Dans son cadrage macroéconomique 2026-2028, le gouvernement gabonais parie sur une relance portée par le secteur privé, sans jamais poser la question centrale de la confiance des opérateurs économiques. Aucun passage du document ne traite du climat des affaires, de l’indépendance de la justice économique, des délais de paiement aux fournisseurs, ni même de la prévisibilité de la fiscalité. Pourtant, dans un pays où les entreprises locales dénoncent régulièrement l’arbitraire administratif, la faiblesse des garanties contractuelles, et des pratiques de corruption endémiques, prétendre que la croissance viendra du privé est anecdotique.
À fin mars 2025, les données monétaires montrent une chute des crédits à l’économie de 8,4%, passant de 2058,5 milliards à 1 884,9 milliards de fcfa. Ce recul massif est le reflet d’une crise de confiance, accentuée par des incertitudes politiques et une faible visibilité sur les réformes économiques. Les banques réduisent leurs lignes de crédit aux entreprises, freinant ainsi les projets d’investissement productif. Parallèlement, les avoirs extérieurs nets ont plongé de 506,2 à 204 milliards de fcfa, illustrant un assèchement des flux financiers internationaux. Les investisseurs étrangers ne se ruent plus vers Libreville, et ceux qui y sont déjà opèrent en mode défensif.
Dans ce contexte, le discours gouvernemental sur la « transformation économique » via les secteurs miniers, agricoles ou logistiques paraît déconnecté. Aucun investisseur ne se lance dans une filière de transformation industrielle sans une stabilité institutionnelle minimale, une administration efficace, et une justice commerciale crédible. Or, le cadrage macroéconomique 2026-2028 n’aborde à aucun moment ces prérequis. Il projette des hausses d’investissements et de recettes fiscales comme si la confiance était acquise. Ce silence traduit un aveuglement inquiétant, voire un refus d’affronter les blocages structurels qui paralysent l’économie réelle.
L’environnement fiscal reste quant à lui instable. En dépit des annonces, les entreprises sont régulièrement confrontées à des redressements imprévisibles, à des délais de remboursement de TVA excessifs, et à des contrôles fiscaux jugés arbitraires. Dans ces conditions, le taux de pression fiscale projeté à 17,9% du PIB à l’horizon 2028 semble hors d’atteinte. Il était de 14,7% en 2025, et rien dans le document n’explique comment le gouvernement compte élargir l’assiette sans provoquer l’exode ou l’asphyxie du peu d’entreprises formelles encore en activité.
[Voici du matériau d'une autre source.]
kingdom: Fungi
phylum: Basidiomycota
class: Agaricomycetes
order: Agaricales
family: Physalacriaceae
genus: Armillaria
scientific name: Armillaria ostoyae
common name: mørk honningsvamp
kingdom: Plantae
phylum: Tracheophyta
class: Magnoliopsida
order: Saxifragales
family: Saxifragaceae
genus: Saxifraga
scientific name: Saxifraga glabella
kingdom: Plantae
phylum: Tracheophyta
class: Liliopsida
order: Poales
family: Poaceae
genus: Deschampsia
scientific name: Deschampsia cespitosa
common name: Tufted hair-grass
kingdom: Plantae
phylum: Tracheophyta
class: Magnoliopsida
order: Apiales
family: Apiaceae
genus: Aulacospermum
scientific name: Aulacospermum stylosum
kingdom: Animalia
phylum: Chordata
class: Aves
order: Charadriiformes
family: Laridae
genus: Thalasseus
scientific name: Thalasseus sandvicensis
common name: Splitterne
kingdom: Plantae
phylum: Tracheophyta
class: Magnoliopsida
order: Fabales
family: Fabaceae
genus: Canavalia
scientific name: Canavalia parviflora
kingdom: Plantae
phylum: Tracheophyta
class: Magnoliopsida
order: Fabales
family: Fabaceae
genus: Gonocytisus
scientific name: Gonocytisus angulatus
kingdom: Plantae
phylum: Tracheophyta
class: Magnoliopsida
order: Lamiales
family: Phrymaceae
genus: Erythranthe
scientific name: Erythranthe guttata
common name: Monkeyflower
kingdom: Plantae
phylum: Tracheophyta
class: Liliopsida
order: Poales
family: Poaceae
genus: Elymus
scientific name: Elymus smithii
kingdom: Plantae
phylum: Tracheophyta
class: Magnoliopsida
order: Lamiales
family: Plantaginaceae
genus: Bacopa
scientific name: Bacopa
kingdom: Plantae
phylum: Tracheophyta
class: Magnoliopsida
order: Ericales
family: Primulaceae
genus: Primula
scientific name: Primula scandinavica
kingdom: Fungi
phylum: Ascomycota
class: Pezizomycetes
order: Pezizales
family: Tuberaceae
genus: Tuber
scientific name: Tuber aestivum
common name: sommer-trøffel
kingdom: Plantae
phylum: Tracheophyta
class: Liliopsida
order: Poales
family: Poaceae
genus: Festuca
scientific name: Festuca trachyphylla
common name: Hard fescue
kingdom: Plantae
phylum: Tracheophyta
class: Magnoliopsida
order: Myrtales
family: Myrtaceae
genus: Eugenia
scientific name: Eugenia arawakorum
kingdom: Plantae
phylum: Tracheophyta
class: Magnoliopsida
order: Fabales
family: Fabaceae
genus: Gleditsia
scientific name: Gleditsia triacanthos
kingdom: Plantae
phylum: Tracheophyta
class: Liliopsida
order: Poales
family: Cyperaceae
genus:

L’absence d’un chapitre consacré au climat des affaires dans un document censé guider la planification budgétaire jusqu’en 2028 est révélateur d’une culture publique encore centrée sur l’État dépensier, centralisateur, et peu sensible aux signaux envoyés par le tissu économique local. À trop vouloir planifier sans écouter, le risque est grand de fabriquer une croissance fictive, coupée du terrain, et surtout insoutenable. Dans une économie moderne, la croissance durable ne se décrète pas : elle se construit sur la confiance. Et celle-ci, aujourd’hui, est en ruine.